Some Background on Interstate, page 3


I started this project quite spontaneously in late 2012 after a delay of decades. Inspired by my recollection of the postcard, I began to look for other images of major highways. The Internet makes this easy, and I found all I needed on Flickr, the photo-sharing site. I limited myself to images that like my postcard carried an aspect of anonymity, were substantially non-inflected by explicit compositional strategies and did not depict an exceptional event such as an accident, a police stop, an unusual truck. One thing I particularly appreciated was that unlike many amateur photographs, the photographer and friends are almost never inserted into these images. These are nearly always outward depersonalized views, whether taken from a moving vehicle, an overpass, a bridge or an airplane.Sometimes I found a great number of photographs by a single individual, in which case I took only a few. (And there are several individuals who upload thousands of interstate images, prominent among them is Doug Kerr—Dougtone by his nom d’écran—who must certainly be a long-haul truck driver given the extent of his travels. Look him up on Flickr.)
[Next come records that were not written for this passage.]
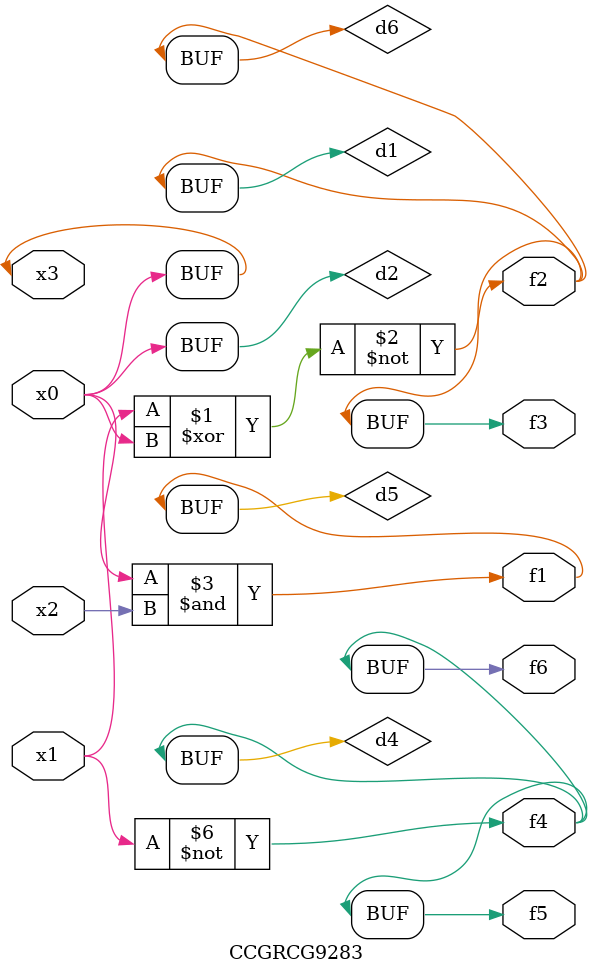
<source format=v>
module CCGRCG9283(
	input x0, x1, x2, x3,
	output f1, f2, f3, f4, f5, f6
);

	wire d1, d2, d3, d4, d5, d6;

	xnor (d1, x1, x3);
	buf (d2, x0, x3);
	nand (d3, x0, x2);
	not (d4, x1);
	nand (d5, d3);
	or (d6, d1);
	assign f1 = d5;
	assign f2 = d6;
	assign f3 = d6;
	assign f4 = d4;
	assign f5 = d4;
	assign f6 = d4;
endmodule

</source>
I stopped at about 170 images of all possible views—169 to be exact—of all resolutions, aspect ratios and subjects. Most were digital at their origin but some were scanned historical photos. Most were taken by individuals who would probably not self-identify as photographers but some were clearly by those who do. And more than a few originated with departments of transportation or as engineering studies.
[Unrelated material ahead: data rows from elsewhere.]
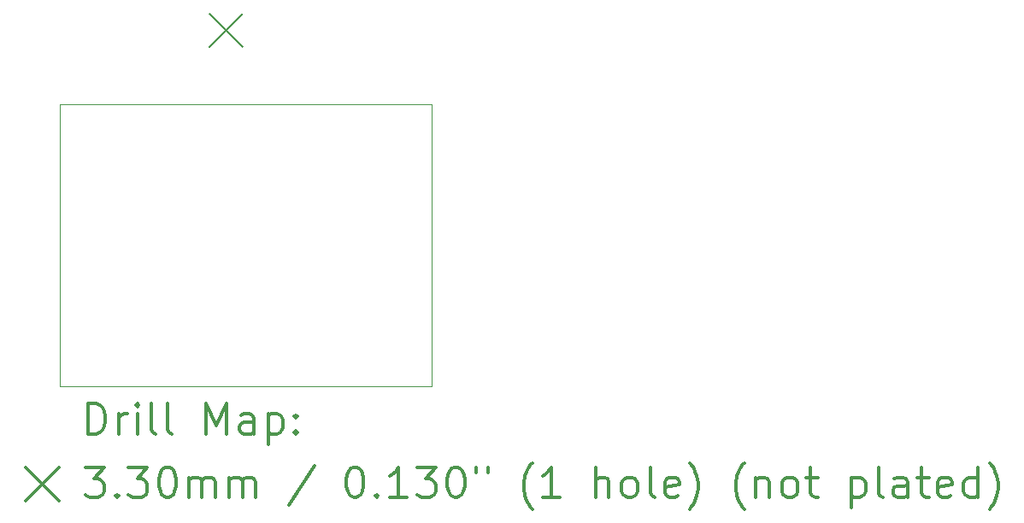
<source format=gbr>
%FSLAX45Y45*%
G04 Gerber Fmt 4.5, Leading zero omitted, Abs format (unit mm)*
G04 Created by KiCad (PCBNEW (5.1.4)-1) date 2019-09-01 07:34:50*
%MOMM*%
%LPD*%
G04 APERTURE LIST*
%ADD10C,0.050000*%
%ADD11C,0.200000*%
%ADD12C,0.300000*%
G04 APERTURE END LIST*
D10*
X4191000Y-6985000D02*
X4191000Y-4191000D01*
X7874000Y-6985000D02*
X4191000Y-6985000D01*
X7874000Y-4191000D02*
X7874000Y-6985000D01*
X7747000Y-4191000D02*
X7874000Y-4191000D01*
X4191000Y-4191000D02*
X7747000Y-4191000D01*
D11*
X5676900Y-3289300D02*
X6007100Y-3619500D01*
X6007100Y-3289300D02*
X5676900Y-3619500D01*
D12*
X4474928Y-7453214D02*
X4474928Y-7153214D01*
X4546357Y-7153214D01*
X4589214Y-7167500D01*
X4617786Y-7196071D01*
X4632071Y-7224643D01*
X4646357Y-7281786D01*
X4646357Y-7324643D01*
X4632071Y-7381786D01*
X4617786Y-7410357D01*
X4589214Y-7438929D01*
X4546357Y-7453214D01*
X4474928Y-7453214D01*
X4774928Y-7453214D02*
X4774928Y-7253214D01*
X4774928Y-7310357D02*
X4789214Y-7281786D01*
X4803500Y-7267500D01*
X4832071Y-7253214D01*
X4860643Y-7253214D01*
X4960643Y-7453214D02*
X4960643Y-7253214D01*
X4960643Y-7153214D02*
X4946357Y-7167500D01*
X4960643Y-7181786D01*
X4974928Y-7167500D01*
X4960643Y-7153214D01*
X4960643Y-7181786D01*
X5146357Y-7453214D02*
X5117786Y-7438929D01*
X5103500Y-7410357D01*
X5103500Y-7153214D01*
X5303500Y-7453214D02*
X5274928Y-7438929D01*
X5260643Y-7410357D01*
X5260643Y-7153214D01*
X5646357Y-7453214D02*
X5646357Y-7153214D01*
X5746357Y-7367500D01*
X5846357Y-7153214D01*
X5846357Y-7453214D01*
X6117786Y-7453214D02*
X6117786Y-7296071D01*
X6103500Y-7267500D01*
X6074928Y-7253214D01*
X6017786Y-7253214D01*
X5989214Y-7267500D01*
X6117786Y-7438929D02*
X6089214Y-7453214D01*
X6017786Y-7453214D01*
X5989214Y-7438929D01*
X5974928Y-7410357D01*
X5974928Y-7381786D01*
X5989214Y-7353214D01*
X6017786Y-7338929D01*
X6089214Y-7338929D01*
X6117786Y-7324643D01*
X6260643Y-7253214D02*
X6260643Y-7553214D01*
X6260643Y-7267500D02*
X6289214Y-7253214D01*
X6346357Y-7253214D01*
X6374928Y-7267500D01*
X6389214Y-7281786D01*
X6403500Y-7310357D01*
X6403500Y-7396071D01*
X6389214Y-7424643D01*
X6374928Y-7438929D01*
X6346357Y-7453214D01*
X6289214Y-7453214D01*
X6260643Y-7438929D01*
X6532071Y-7424643D02*
X6546357Y-7438929D01*
X6532071Y-7453214D01*
X6517786Y-7438929D01*
X6532071Y-7424643D01*
X6532071Y-7453214D01*
X6532071Y-7267500D02*
X6546357Y-7281786D01*
X6532071Y-7296071D01*
X6517786Y-7281786D01*
X6532071Y-7267500D01*
X6532071Y-7296071D01*
X3858300Y-7782400D02*
X4188500Y-8112600D01*
X4188500Y-7782400D02*
X3858300Y-8112600D01*
X4446357Y-7783214D02*
X4632071Y-7783214D01*
X4532071Y-7897500D01*
X4574928Y-7897500D01*
X4603500Y-7911786D01*
X4617786Y-7926071D01*
X4632071Y-7954643D01*
X4632071Y-8026071D01*
X4617786Y-8054643D01*
X4603500Y-8068929D01*
X4574928Y-8083214D01*
X4489214Y-8083214D01*
X4460643Y-8068929D01*
X4446357Y-8054643D01*
X4760643Y-8054643D02*
X4774928Y-8068929D01*
X4760643Y-8083214D01*
X4746357Y-8068929D01*
X4760643Y-8054643D01*
X4760643Y-8083214D01*
X4874928Y-7783214D02*
X5060643Y-7783214D01*
X4960643Y-7897500D01*
X5003500Y-7897500D01*
X5032071Y-7911786D01*
X5046357Y-7926071D01*
X5060643Y-7954643D01*
X5060643Y-8026071D01*
X5046357Y-8054643D01*
X5032071Y-8068929D01*
X5003500Y-8083214D01*
X4917786Y-8083214D01*
X4889214Y-8068929D01*
X4874928Y-8054643D01*
X5246357Y-7783214D02*
X5274928Y-7783214D01*
X5303500Y-7797500D01*
X5317786Y-7811786D01*
X5332071Y-7840357D01*
X5346357Y-7897500D01*
X5346357Y-7968929D01*
X5332071Y-8026071D01*
X5317786Y-8054643D01*
X5303500Y-8068929D01*
X5274928Y-8083214D01*
X5246357Y-8083214D01*
X5217786Y-8068929D01*
X5203500Y-8054643D01*
X5189214Y-8026071D01*
X5174928Y-7968929D01*
X5174928Y-7897500D01*
X5189214Y-7840357D01*
X5203500Y-7811786D01*
X5217786Y-7797500D01*
X5246357Y-7783214D01*
X5474928Y-8083214D02*
X5474928Y-7883214D01*
X5474928Y-7911786D02*
X5489214Y-7897500D01*
X5517786Y-7883214D01*
X5560643Y-7883214D01*
X5589214Y-7897500D01*
X5603500Y-7926071D01*
X5603500Y-8083214D01*
X5603500Y-7926071D02*
X5617786Y-7897500D01*
X5646357Y-7883214D01*
X5689214Y-7883214D01*
X5717786Y-7897500D01*
X5732071Y-7926071D01*
X5732071Y-8083214D01*
X5874928Y-8083214D02*
X5874928Y-7883214D01*
X5874928Y-7911786D02*
X5889214Y-7897500D01*
X5917786Y-7883214D01*
X5960643Y-7883214D01*
X5989214Y-7897500D01*
X6003500Y-7926071D01*
X6003500Y-8083214D01*
X6003500Y-7926071D02*
X6017786Y-7897500D01*
X6046357Y-7883214D01*
X6089214Y-7883214D01*
X6117786Y-7897500D01*
X6132071Y-7926071D01*
X6132071Y-8083214D01*
X6717786Y-7768929D02*
X6460643Y-8154643D01*
X7103500Y-7783214D02*
X7132071Y-7783214D01*
X7160643Y-7797500D01*
X7174928Y-7811786D01*
X7189214Y-7840357D01*
X7203500Y-7897500D01*
X7203500Y-7968929D01*
X7189214Y-8026071D01*
X7174928Y-8054643D01*
X7160643Y-8068929D01*
X7132071Y-8083214D01*
X7103500Y-8083214D01*
X7074928Y-8068929D01*
X7060643Y-8054643D01*
X7046357Y-8026071D01*
X7032071Y-7968929D01*
X7032071Y-7897500D01*
X7046357Y-7840357D01*
X7060643Y-7811786D01*
X7074928Y-7797500D01*
X7103500Y-7783214D01*
X7332071Y-8054643D02*
X7346357Y-8068929D01*
X7332071Y-8083214D01*
X7317786Y-8068929D01*
X7332071Y-8054643D01*
X7332071Y-8083214D01*
X7632071Y-8083214D02*
X7460643Y-8083214D01*
X7546357Y-8083214D02*
X7546357Y-7783214D01*
X7517786Y-7826071D01*
X7489214Y-7854643D01*
X7460643Y-7868929D01*
X7732071Y-7783214D02*
X7917786Y-7783214D01*
X7817786Y-7897500D01*
X7860643Y-7897500D01*
X7889214Y-7911786D01*
X7903500Y-7926071D01*
X7917786Y-7954643D01*
X7917786Y-8026071D01*
X7903500Y-8054643D01*
X7889214Y-8068929D01*
X7860643Y-8083214D01*
X7774928Y-8083214D01*
X7746357Y-8068929D01*
X7732071Y-8054643D01*
X8103500Y-7783214D02*
X8132071Y-7783214D01*
X8160643Y-7797500D01*
X8174928Y-7811786D01*
X8189214Y-7840357D01*
X8203500Y-7897500D01*
X8203500Y-7968929D01*
X8189214Y-8026071D01*
X8174928Y-8054643D01*
X8160643Y-8068929D01*
X8132071Y-8083214D01*
X8103500Y-8083214D01*
X8074928Y-8068929D01*
X8060643Y-8054643D01*
X8046357Y-8026071D01*
X8032071Y-7968929D01*
X8032071Y-7897500D01*
X8046357Y-7840357D01*
X8060643Y-7811786D01*
X8074928Y-7797500D01*
X8103500Y-7783214D01*
X8317786Y-7783214D02*
X8317786Y-7840357D01*
X8432071Y-7783214D02*
X8432071Y-7840357D01*
X8874928Y-8197500D02*
X8860643Y-8183214D01*
X8832071Y-8140357D01*
X8817786Y-8111786D01*
X8803500Y-8068929D01*
X8789214Y-7997500D01*
X8789214Y-7940357D01*
X8803500Y-7868929D01*
X8817786Y-7826071D01*
X8832071Y-7797500D01*
X8860643Y-7754643D01*
X8874928Y-7740357D01*
X9146357Y-8083214D02*
X8974928Y-8083214D01*
X9060643Y-8083214D02*
X9060643Y-7783214D01*
X9032071Y-7826071D01*
X9003500Y-7854643D01*
X8974928Y-7868929D01*
X9503500Y-8083214D02*
X9503500Y-7783214D01*
X9632071Y-8083214D02*
X9632071Y-7926071D01*
X9617786Y-7897500D01*
X9589214Y-7883214D01*
X9546357Y-7883214D01*
X9517786Y-7897500D01*
X9503500Y-7911786D01*
X9817786Y-8083214D02*
X9789214Y-8068929D01*
X9774928Y-8054643D01*
X9760643Y-8026071D01*
X9760643Y-7940357D01*
X9774928Y-7911786D01*
X9789214Y-7897500D01*
X9817786Y-7883214D01*
X9860643Y-7883214D01*
X9889214Y-7897500D01*
X9903500Y-7911786D01*
X9917786Y-7940357D01*
X9917786Y-8026071D01*
X9903500Y-8054643D01*
X9889214Y-8068929D01*
X9860643Y-8083214D01*
X9817786Y-8083214D01*
X10089214Y-8083214D02*
X10060643Y-8068929D01*
X10046357Y-8040357D01*
X10046357Y-7783214D01*
X10317786Y-8068929D02*
X10289214Y-8083214D01*
X10232071Y-8083214D01*
X10203500Y-8068929D01*
X10189214Y-8040357D01*
X10189214Y-7926071D01*
X10203500Y-7897500D01*
X10232071Y-7883214D01*
X10289214Y-7883214D01*
X10317786Y-7897500D01*
X10332071Y-7926071D01*
X10332071Y-7954643D01*
X10189214Y-7983214D01*
X10432071Y-8197500D02*
X10446357Y-8183214D01*
X10474928Y-8140357D01*
X10489214Y-8111786D01*
X10503500Y-8068929D01*
X10517786Y-7997500D01*
X10517786Y-7940357D01*
X10503500Y-7868929D01*
X10489214Y-7826071D01*
X10474928Y-7797500D01*
X10446357Y-7754643D01*
X10432071Y-7740357D01*
X10974928Y-8197500D02*
X10960643Y-8183214D01*
X10932071Y-8140357D01*
X10917786Y-8111786D01*
X10903500Y-8068929D01*
X10889214Y-7997500D01*
X10889214Y-7940357D01*
X10903500Y-7868929D01*
X10917786Y-7826071D01*
X10932071Y-7797500D01*
X10960643Y-7754643D01*
X10974928Y-7740357D01*
X11089214Y-7883214D02*
X11089214Y-8083214D01*
X11089214Y-7911786D02*
X11103500Y-7897500D01*
X11132071Y-7883214D01*
X11174928Y-7883214D01*
X11203500Y-7897500D01*
X11217786Y-7926071D01*
X11217786Y-8083214D01*
X11403500Y-8083214D02*
X11374928Y-8068929D01*
X11360643Y-8054643D01*
X11346357Y-8026071D01*
X11346357Y-7940357D01*
X11360643Y-7911786D01*
X11374928Y-7897500D01*
X11403500Y-7883214D01*
X11446357Y-7883214D01*
X11474928Y-7897500D01*
X11489214Y-7911786D01*
X11503500Y-7940357D01*
X11503500Y-8026071D01*
X11489214Y-8054643D01*
X11474928Y-8068929D01*
X11446357Y-8083214D01*
X11403500Y-8083214D01*
X11589214Y-7883214D02*
X11703500Y-7883214D01*
X11632071Y-7783214D02*
X11632071Y-8040357D01*
X11646357Y-8068929D01*
X11674928Y-8083214D01*
X11703500Y-8083214D01*
X12032071Y-7883214D02*
X12032071Y-8183214D01*
X12032071Y-7897500D02*
X12060643Y-7883214D01*
X12117786Y-7883214D01*
X12146357Y-7897500D01*
X12160643Y-7911786D01*
X12174928Y-7940357D01*
X12174928Y-8026071D01*
X12160643Y-8054643D01*
X12146357Y-8068929D01*
X12117786Y-8083214D01*
X12060643Y-8083214D01*
X12032071Y-8068929D01*
X12346357Y-8083214D02*
X12317786Y-8068929D01*
X12303500Y-8040357D01*
X12303500Y-7783214D01*
X12589214Y-8083214D02*
X12589214Y-7926071D01*
X12574928Y-7897500D01*
X12546357Y-7883214D01*
X12489214Y-7883214D01*
X12460643Y-7897500D01*
X12589214Y-8068929D02*
X12560643Y-8083214D01*
X12489214Y-8083214D01*
X12460643Y-8068929D01*
X12446357Y-8040357D01*
X12446357Y-8011786D01*
X12460643Y-7983214D01*
X12489214Y-7968929D01*
X12560643Y-7968929D01*
X12589214Y-7954643D01*
X12689214Y-7883214D02*
X12803500Y-7883214D01*
X12732071Y-7783214D02*
X12732071Y-8040357D01*
X12746357Y-8068929D01*
X12774928Y-8083214D01*
X12803500Y-8083214D01*
X13017786Y-8068929D02*
X12989214Y-8083214D01*
X12932071Y-8083214D01*
X12903500Y-8068929D01*
X12889214Y-8040357D01*
X12889214Y-7926071D01*
X12903500Y-7897500D01*
X12932071Y-7883214D01*
X12989214Y-7883214D01*
X13017786Y-7897500D01*
X13032071Y-7926071D01*
X13032071Y-7954643D01*
X12889214Y-7983214D01*
X13289214Y-8083214D02*
X13289214Y-7783214D01*
X13289214Y-8068929D02*
X13260643Y-8083214D01*
X13203500Y-8083214D01*
X13174928Y-8068929D01*
X13160643Y-8054643D01*
X13146357Y-8026071D01*
X13146357Y-7940357D01*
X13160643Y-7911786D01*
X13174928Y-7897500D01*
X13203500Y-7883214D01*
X13260643Y-7883214D01*
X13289214Y-7897500D01*
X13403500Y-8197500D02*
X13417786Y-8183214D01*
X13446357Y-8140357D01*
X13460643Y-8111786D01*
X13474928Y-8068929D01*
X13489214Y-7997500D01*
X13489214Y-7940357D01*
X13474928Y-7868929D01*
X13460643Y-7826071D01*
X13446357Y-7797500D01*
X13417786Y-7754643D01*
X13403500Y-7740357D01*
M02*

</source>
In that anonymity and neutrality were central concerns, it goes without saying that simply taking the images myself would have defeated the entire exercise. It would also have presented an insuperable esthetic dilemma: how to deal with images ostensibly uninflected by esthetic ends if you’re taking them yourself for an art project? Impossible. The central objectives of the work are multiplicity and expansiveness. These can only be gained by compilation.

In the middle of this project we had to vacate our longtime home. To my extraordinary delight the postcard resurfaced while I was clearing out the detritus of 26 years. Fully at one with its ostensible subject—the New York State Thruway—it was pretty much as I had remembered it, although there was clearly a bit more care in the composition than I had given it credit for.

Here it is:

It turns out that the view is not entirely arbitrary. It is identified as the highest point on the Thruway without any other precision as to location. The photographer is Nelson Jones.)